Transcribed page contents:
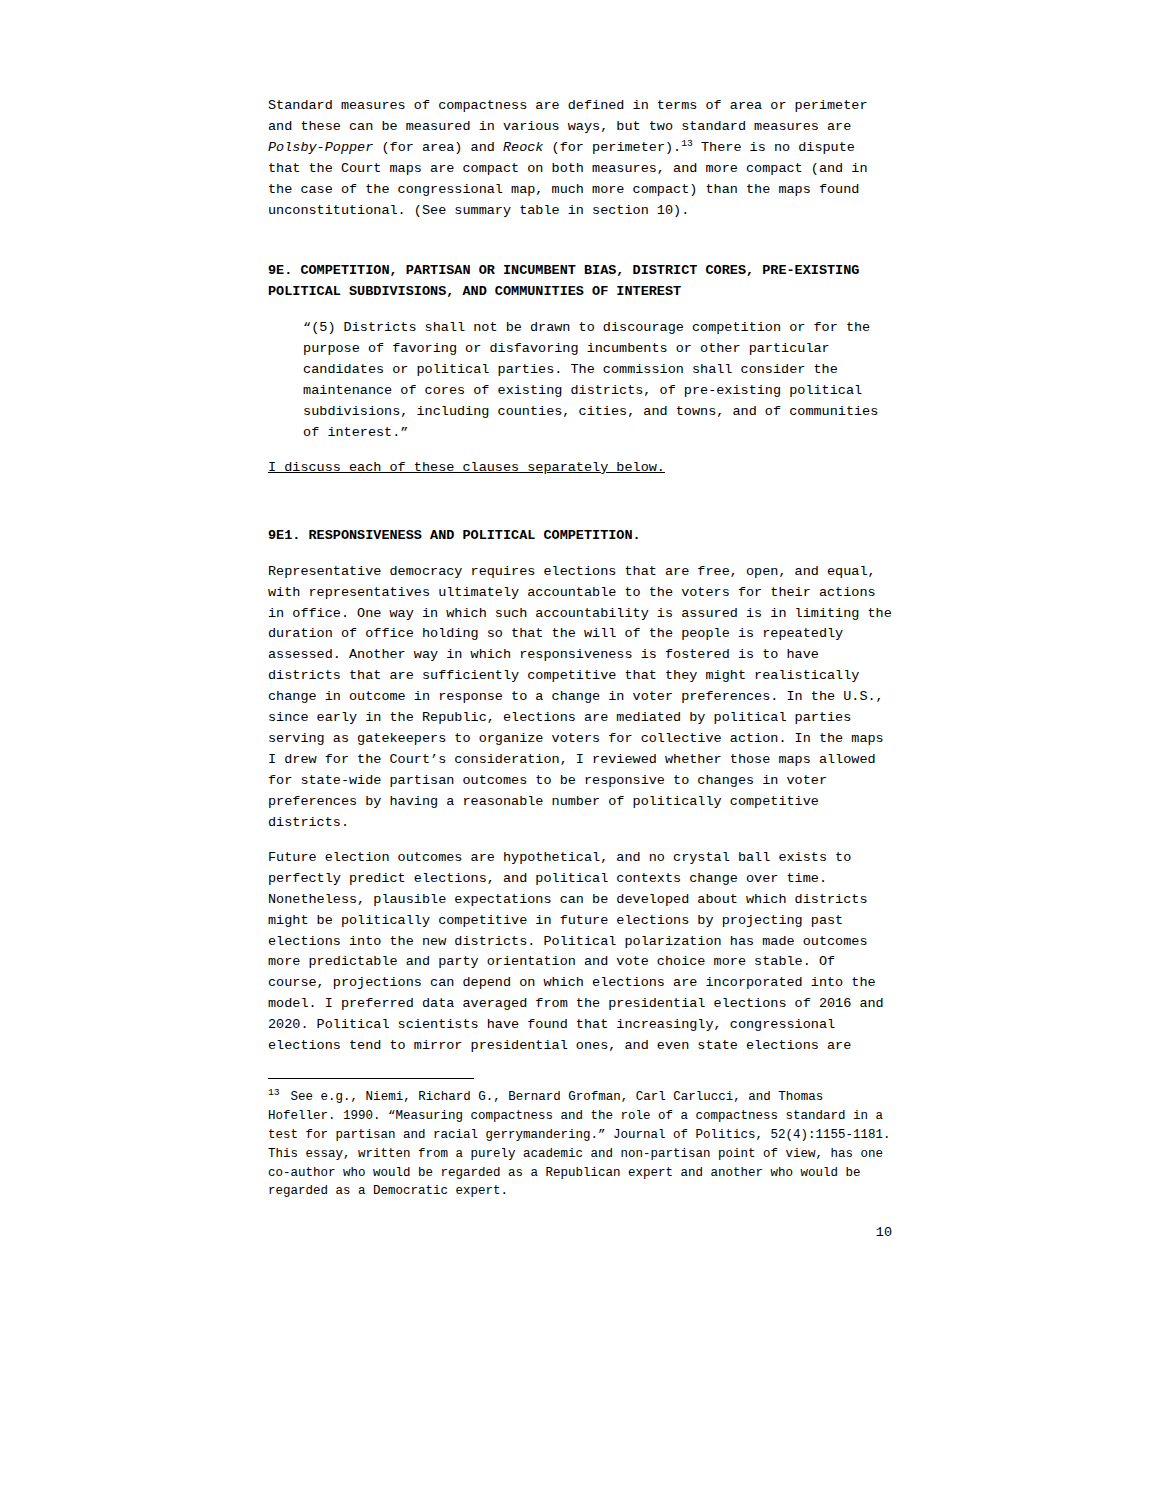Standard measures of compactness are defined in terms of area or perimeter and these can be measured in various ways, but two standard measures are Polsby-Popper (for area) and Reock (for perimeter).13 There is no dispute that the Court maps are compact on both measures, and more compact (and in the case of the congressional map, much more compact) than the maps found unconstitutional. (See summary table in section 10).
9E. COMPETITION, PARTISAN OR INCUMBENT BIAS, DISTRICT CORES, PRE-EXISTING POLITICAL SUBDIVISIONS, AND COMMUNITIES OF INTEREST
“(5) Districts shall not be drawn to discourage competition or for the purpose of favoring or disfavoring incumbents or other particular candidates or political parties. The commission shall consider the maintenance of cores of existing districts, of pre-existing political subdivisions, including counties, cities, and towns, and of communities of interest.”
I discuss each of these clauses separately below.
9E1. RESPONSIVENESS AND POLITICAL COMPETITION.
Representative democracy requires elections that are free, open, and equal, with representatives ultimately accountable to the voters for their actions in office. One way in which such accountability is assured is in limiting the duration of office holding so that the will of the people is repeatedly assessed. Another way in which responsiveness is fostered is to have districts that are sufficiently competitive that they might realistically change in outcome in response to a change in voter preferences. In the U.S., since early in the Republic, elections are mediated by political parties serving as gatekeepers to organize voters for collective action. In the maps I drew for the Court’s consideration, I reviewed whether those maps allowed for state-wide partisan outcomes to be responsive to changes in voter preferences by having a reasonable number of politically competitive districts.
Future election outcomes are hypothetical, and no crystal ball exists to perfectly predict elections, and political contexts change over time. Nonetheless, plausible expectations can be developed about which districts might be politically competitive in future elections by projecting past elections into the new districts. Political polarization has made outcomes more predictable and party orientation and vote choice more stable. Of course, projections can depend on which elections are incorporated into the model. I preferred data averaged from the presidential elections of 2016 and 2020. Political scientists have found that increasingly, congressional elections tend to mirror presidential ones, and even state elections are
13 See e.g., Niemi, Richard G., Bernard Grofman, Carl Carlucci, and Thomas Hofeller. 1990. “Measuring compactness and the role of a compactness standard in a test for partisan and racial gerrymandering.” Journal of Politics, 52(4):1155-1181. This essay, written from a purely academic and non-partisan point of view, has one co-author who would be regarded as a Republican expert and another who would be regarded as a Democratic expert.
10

---

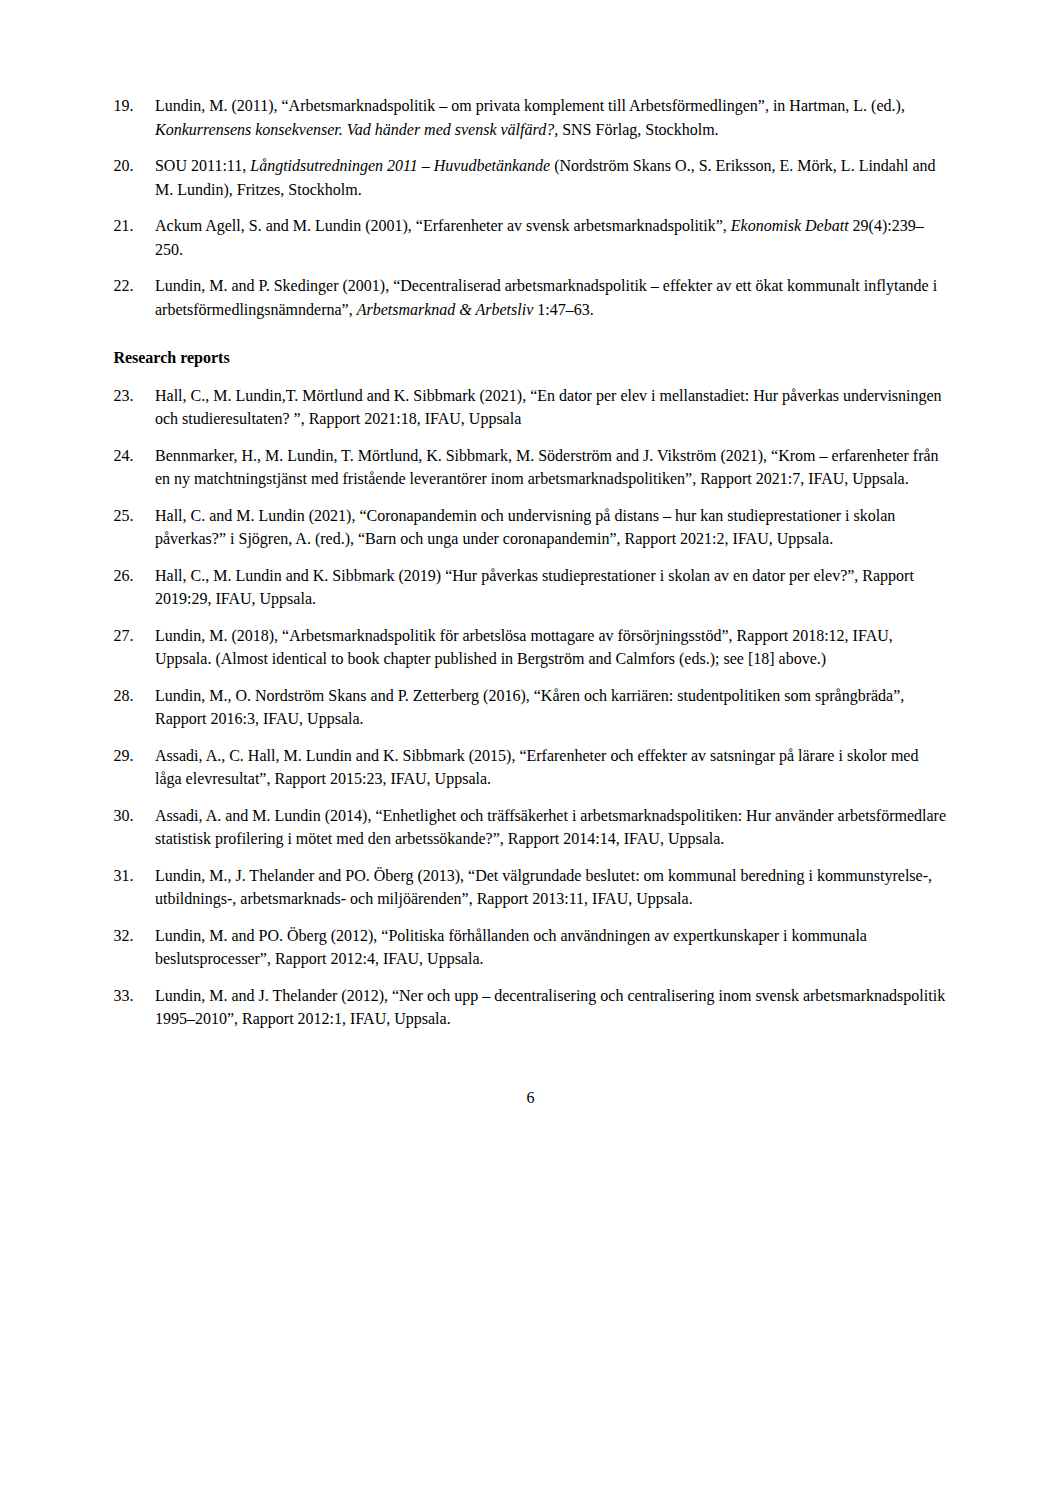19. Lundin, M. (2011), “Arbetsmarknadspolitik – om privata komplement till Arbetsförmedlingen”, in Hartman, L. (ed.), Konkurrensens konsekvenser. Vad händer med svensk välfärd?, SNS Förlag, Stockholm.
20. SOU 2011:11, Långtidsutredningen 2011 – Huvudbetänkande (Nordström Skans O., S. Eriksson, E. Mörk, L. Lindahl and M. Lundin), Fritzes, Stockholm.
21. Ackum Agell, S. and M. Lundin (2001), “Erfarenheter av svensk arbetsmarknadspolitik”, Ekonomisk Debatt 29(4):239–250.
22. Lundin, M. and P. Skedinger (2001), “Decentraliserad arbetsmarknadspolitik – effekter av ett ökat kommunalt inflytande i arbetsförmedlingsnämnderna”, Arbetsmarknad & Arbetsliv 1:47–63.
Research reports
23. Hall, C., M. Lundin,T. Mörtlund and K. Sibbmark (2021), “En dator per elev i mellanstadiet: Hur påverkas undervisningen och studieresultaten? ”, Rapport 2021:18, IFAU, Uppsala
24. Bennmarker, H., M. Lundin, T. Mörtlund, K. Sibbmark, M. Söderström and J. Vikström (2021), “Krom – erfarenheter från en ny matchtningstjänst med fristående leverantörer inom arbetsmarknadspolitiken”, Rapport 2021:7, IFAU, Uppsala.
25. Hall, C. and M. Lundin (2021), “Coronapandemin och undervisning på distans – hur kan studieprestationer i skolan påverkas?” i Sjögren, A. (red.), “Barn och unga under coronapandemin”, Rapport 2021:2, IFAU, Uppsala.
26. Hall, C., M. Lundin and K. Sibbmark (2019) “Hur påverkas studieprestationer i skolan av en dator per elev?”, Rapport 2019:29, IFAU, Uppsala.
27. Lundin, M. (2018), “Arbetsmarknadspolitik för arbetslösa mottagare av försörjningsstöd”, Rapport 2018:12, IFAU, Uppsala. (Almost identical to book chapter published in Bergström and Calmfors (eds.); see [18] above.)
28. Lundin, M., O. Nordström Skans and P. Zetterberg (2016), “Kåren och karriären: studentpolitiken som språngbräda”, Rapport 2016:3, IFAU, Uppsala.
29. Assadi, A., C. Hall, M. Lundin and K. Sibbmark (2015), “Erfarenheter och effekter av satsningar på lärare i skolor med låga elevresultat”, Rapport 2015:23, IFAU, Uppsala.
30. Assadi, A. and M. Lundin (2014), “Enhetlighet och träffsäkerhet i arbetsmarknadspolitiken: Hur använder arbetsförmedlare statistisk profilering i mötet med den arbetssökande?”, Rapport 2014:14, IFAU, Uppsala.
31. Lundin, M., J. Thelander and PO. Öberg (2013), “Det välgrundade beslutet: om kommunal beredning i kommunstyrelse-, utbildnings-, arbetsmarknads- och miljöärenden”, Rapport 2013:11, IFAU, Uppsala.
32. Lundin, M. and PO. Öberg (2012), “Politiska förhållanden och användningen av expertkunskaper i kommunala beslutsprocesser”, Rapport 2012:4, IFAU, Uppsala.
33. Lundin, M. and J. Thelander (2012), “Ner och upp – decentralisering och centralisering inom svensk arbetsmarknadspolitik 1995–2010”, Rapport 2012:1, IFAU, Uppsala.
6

◆ TASK OBJECTIVE:
Copy out the lines above exactly, beginning at the one that contains "Districts shall not" and ending at the one that contains "I discuss each".

◆ FINAL ANSWER:
“(5) Districts shall not be drawn to discourage competition or for the purpose of favoring or disfavoring incumbents or other particular candidates or political parties. The commission shall consider the maintenance of cores of existing districts, of pre-existing political subdivisions, including counties, cities, and towns, and of communities of interest.”
I discuss each of these clauses separately below.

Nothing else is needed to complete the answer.